Is there any way to represent the extraction function being allowed but not required to return a reference into the T? If you were adding that function today, would you do it this way or bake the idea of returning a self-reference into the conversion function (F: for<'a> FnMut(&'a T) -> &'a K) and tell computed comparisons to use sort_by?
Unfortunately not, since you'd get lease for the elements for the whole duration of the sort call that way, and since they are borrowed, they can't move (can't be sorted).
Since sort by key is just sugar for sort_by, were really not losing much because of this missing.
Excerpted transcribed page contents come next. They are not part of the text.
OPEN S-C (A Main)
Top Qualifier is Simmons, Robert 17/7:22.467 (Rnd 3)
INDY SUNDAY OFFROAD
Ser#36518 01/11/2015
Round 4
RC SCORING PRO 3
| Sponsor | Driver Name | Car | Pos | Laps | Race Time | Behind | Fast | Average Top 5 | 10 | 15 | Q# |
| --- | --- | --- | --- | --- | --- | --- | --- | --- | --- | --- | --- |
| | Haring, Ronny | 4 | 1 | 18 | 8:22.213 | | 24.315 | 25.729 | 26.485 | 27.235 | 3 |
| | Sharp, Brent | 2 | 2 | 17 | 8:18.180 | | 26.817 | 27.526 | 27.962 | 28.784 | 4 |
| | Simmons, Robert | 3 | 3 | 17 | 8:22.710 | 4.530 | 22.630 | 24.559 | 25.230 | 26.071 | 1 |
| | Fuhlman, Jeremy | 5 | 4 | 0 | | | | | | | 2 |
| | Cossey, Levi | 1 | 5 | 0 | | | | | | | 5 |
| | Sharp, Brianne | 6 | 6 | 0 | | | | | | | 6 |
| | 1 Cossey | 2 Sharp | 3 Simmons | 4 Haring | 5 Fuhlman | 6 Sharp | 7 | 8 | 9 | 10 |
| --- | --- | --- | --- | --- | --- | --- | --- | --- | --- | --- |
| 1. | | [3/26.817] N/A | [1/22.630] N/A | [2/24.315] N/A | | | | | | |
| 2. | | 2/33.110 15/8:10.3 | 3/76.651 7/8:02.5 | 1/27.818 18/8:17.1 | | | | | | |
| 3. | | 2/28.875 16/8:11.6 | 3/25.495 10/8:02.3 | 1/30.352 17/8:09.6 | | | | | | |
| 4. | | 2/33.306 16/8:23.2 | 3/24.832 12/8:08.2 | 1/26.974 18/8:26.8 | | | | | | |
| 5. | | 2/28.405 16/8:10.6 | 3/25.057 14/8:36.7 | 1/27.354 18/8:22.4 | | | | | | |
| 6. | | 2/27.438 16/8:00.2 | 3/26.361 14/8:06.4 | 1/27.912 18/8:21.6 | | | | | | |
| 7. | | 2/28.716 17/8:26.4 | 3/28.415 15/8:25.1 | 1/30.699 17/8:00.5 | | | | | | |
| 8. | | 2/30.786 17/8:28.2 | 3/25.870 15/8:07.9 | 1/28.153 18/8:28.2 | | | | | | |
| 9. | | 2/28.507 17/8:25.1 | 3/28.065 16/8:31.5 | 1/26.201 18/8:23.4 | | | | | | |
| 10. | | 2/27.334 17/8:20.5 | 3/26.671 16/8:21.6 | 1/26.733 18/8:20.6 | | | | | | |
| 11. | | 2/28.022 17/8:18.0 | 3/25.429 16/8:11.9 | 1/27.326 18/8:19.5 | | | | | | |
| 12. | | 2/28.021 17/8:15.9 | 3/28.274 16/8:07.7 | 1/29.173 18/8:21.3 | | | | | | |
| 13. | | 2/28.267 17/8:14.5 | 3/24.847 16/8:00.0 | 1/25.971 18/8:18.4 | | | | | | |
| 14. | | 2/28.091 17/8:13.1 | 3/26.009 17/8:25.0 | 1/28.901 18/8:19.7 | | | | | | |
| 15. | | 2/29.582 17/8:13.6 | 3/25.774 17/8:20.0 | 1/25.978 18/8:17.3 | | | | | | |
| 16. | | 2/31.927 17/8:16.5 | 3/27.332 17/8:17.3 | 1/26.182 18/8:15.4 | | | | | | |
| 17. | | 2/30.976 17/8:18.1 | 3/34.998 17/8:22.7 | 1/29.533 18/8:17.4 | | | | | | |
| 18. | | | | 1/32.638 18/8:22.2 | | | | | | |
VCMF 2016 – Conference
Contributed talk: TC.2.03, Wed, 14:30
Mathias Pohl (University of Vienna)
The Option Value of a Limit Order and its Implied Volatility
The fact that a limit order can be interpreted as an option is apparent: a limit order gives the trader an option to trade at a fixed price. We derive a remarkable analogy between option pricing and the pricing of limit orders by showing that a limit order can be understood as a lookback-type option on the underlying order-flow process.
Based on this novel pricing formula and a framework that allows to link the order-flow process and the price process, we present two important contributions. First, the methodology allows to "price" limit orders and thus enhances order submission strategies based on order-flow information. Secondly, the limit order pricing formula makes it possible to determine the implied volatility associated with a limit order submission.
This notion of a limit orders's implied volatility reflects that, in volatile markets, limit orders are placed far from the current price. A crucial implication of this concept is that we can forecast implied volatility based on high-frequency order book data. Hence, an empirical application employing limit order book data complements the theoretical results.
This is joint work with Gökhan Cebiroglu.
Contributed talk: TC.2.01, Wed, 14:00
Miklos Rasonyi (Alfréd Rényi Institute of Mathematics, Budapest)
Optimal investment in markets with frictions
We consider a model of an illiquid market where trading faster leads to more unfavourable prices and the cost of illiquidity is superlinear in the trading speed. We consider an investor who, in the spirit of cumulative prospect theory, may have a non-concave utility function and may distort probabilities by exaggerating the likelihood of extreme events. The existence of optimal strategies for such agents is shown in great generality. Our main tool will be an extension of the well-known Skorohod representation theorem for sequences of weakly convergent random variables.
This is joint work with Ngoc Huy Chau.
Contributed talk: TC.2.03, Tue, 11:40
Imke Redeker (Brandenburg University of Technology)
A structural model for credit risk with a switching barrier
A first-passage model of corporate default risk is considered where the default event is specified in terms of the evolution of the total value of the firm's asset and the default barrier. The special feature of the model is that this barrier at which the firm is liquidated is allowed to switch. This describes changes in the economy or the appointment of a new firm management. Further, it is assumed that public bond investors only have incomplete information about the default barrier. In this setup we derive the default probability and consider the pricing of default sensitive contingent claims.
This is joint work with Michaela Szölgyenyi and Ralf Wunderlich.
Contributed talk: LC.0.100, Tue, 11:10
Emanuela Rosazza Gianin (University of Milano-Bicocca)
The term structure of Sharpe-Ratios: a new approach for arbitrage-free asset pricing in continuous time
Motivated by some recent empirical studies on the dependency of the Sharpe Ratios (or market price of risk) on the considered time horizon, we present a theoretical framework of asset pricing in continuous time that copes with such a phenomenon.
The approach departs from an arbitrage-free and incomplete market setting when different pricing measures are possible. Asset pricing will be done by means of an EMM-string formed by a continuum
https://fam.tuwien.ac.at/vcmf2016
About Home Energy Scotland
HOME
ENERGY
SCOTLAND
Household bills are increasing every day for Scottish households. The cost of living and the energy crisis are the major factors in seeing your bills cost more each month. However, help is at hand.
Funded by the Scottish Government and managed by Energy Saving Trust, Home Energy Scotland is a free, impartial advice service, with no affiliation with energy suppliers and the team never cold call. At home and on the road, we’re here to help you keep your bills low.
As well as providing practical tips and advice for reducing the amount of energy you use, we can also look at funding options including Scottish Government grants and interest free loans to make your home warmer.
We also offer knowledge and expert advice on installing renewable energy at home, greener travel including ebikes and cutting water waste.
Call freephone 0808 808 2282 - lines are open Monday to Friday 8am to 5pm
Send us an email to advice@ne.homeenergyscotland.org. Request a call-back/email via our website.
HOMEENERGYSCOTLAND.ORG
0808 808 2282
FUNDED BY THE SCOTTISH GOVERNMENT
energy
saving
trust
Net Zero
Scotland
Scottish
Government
Doesn't lifetime subtyping already do this? If it allows you to return something with 'a lifetime, then you will implicitly be allowed to return 'static.
which requires the returned value to be a reference. For lifetime subtyping to handle it and get the "proper" declaration I think the best declaration would probably be something like
fn sort_by_key<K, F>(&self, mut f: F)
where
F: for<'a> FnMut(&'a T) -> K
where K: 'a;
K: Ord,
Nice, it looks like we can turn that into a useful(?) implementation of sort_by_key. Though I gave up getting it to work for closures, they were not callable normally under the IsValid bound.
error: lifetime may not live long enough
--> src/main.rs:43:13
|
36 | |element: &String| -> &str {
| - ---- return type of closure is &'2 str
| |
| let's call the lifetime of this reference `'1`
...
43 | &element[bounds]
| ^^^^^^^^^^^^^^^^ returning this value requires that `'1` must outlive `'2`
It seems that the lifetime elision rules are different for closures? Or something weird is going on here. Why is '2 === '1 not implied here?
This is because rust infers the wrong lifetimes for the closure, it infers fn(&'a &str) -> &'a str instead of fn(&&'a str) -> &str. Creating a function with the correct signature removes the warning.